Étranger, recueillez donc mes paroles, pour obtenir bientôt de mon
père votre départ et votre retour. Vous verrez près du chemin le
bois charmant de Minerve, planté de hauts peupliers ; là coule une
fontaine, et tout autour est une prairie. C'est là que se trouve
aussi le champ réservé de mon père, fertile verger qui n'est éloigné
de la ville qu'à la distance où la voix peut s'étendre. Assis en ces
lieux, restez-y quelque temps, jusqu'à ce que nous arrivions à la
ville, et que nous soyons rendues dans le palais de mon père. Quand
vous jugerez que nous sommes arrivées, dirigez-vous aussi vers la
ville, et demandez la maison du magnanime Alcinoüs. Elle est facile
à connaître, un enfant pourrait vous y conduire ; et parmi les
maisons des autres Phéaciens, il n'en est point qui soit comparable
à la demeure du héros Alcinoüs. Dès que vous aurez atteint le palais
et la cour, traversez aussitôt les appartements pour arriver
jusqu'à ma mère ; vous la trouverez assise près du foyer à la lueur
de la flamme, filant, appuyée contre une colonne, des laines de
pourpre d'une admirable beauté ; près d'elle sont assises les femmes
qui la servent. Là s'élève, éclairé par la même lueur, le trône de
mon père ; sur ce siège, buvant le vin à pleine coupe, il se repose
assis comme une divinité. Ne vous arrêtez point à lui, mais de vos
mains touchez les genoux de ma mère, afin que vous puissiez voir le
jour du retour, et que vous goûtiez à l'instant une douce joie,
quoique vous soyez loin encore de votre patrie.
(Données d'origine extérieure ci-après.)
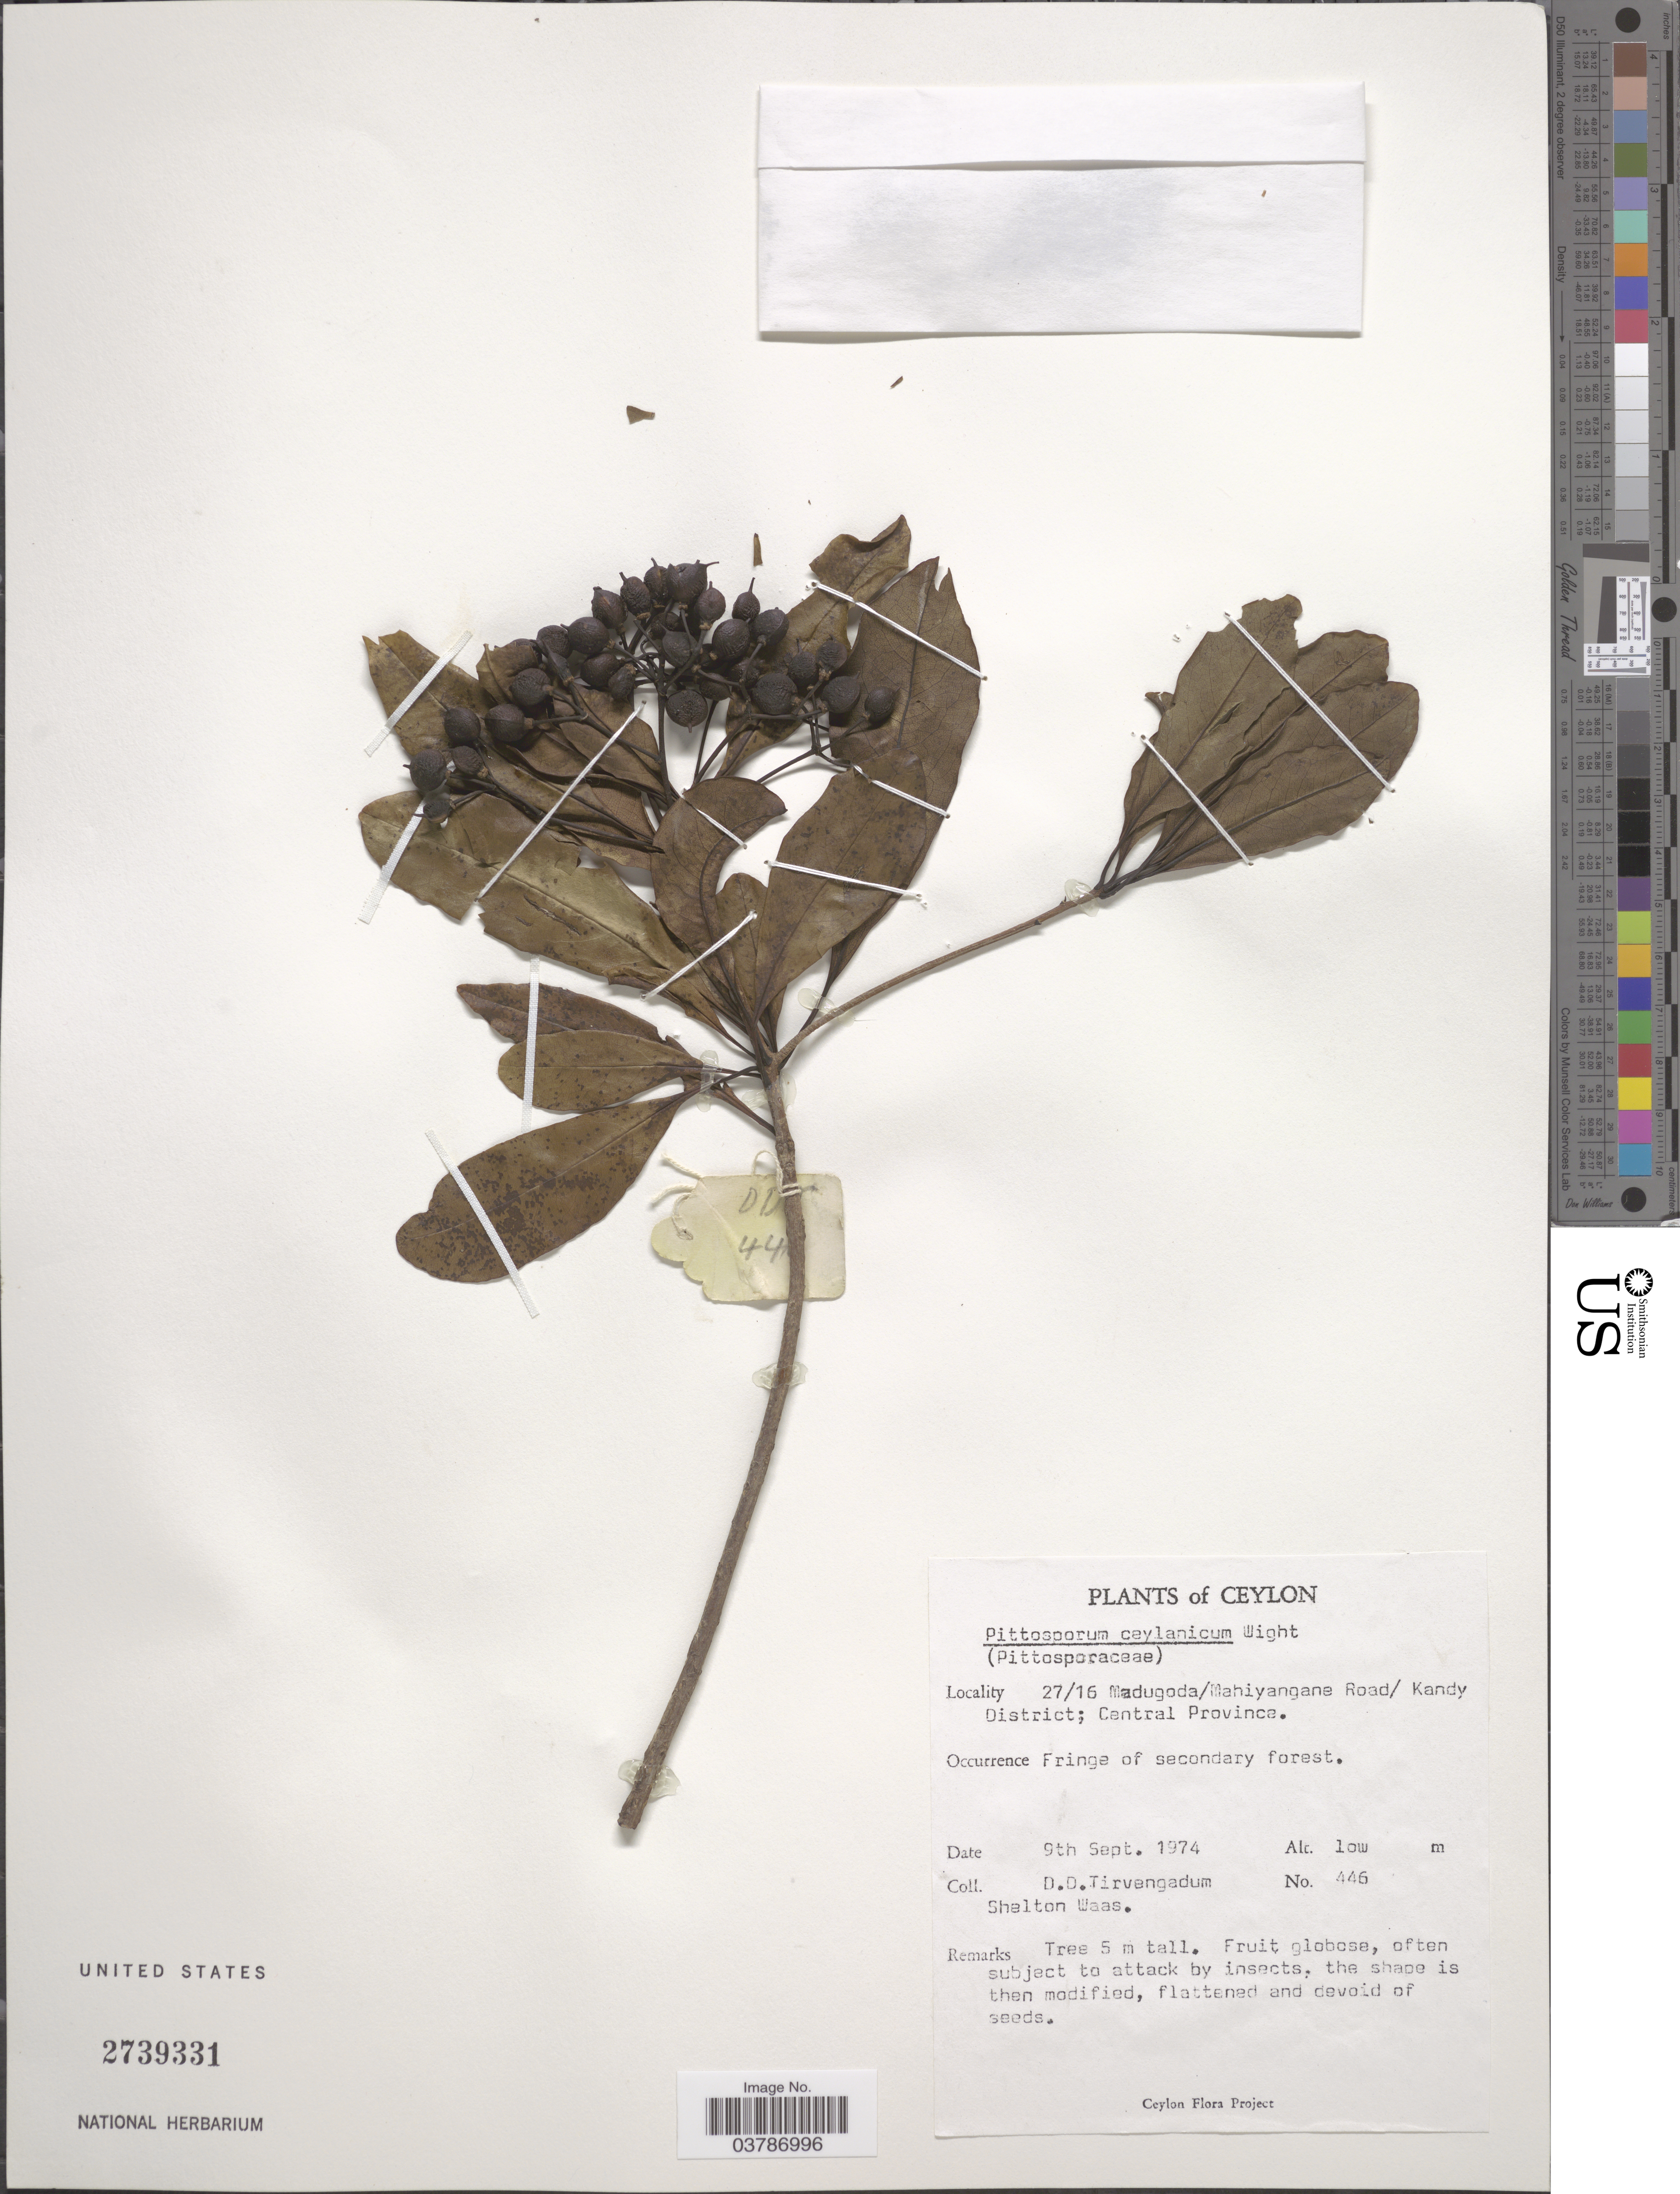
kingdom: Plantae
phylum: Tracheophyta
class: Magnoliopsida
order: Apiales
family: Pittosporaceae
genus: Pittosporum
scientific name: Pittosporum ceylanicum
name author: Wight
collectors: D. Tirvengadum & S. Waas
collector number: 446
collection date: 1974-09-09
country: Sri Lanka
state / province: Central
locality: Ceylon. 27/16 Madugoda/Mahiyangane Road/ Kandy District.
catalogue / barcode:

Oui, si cette reine
vous est bienveillante en son âme, ayez l'espérance de revoir
bientôt vos amis, et de retourner dans vos belles demeures, aux
terres paternelles. »
En achevant ces mots, Nausicaa frappe les mules de son
fouet éclatant ; soudain elles quittent le rivage du fleuve, et
courant avec rapidité, de leurs pieds elles rasent légèrement la
terre. Ce pendant la jeune vierge retient les rênes, et ménage ses
coups avec adresse, pour qu'Ulysse et ses femmes puissent la suivre
à pied. Le soleil se couchait lorsqu'ils arrivèrent au bois sacra de
Minerve, où s'assit le noble Ulysse. Aussitôt il adressa cette
prière à la puissante fille de Jupiter :
« Écoutez-moi, fille du dieu de l'égide, déesse
invincible. Écoutez ma voix maintenant, ô vous qui ne l'avez point
écoutée lorsque, battu par la tempête, j'étais le jouet du puissant
Neptune. Faites que j'arrive en ami chez les Phéaciens, et qu'ils
aient pitié de moi. »
C'est ainsi qu'il priait : l'auguste Minerve l'exauça
; mais elle ne voulut point paraître devant lui, car elle redoutait
son oncle paternel ; pour lui, il garda son violent courroux contre
le divin Ulysse jusqu'au jour où ce héros arriva dans sa patrie.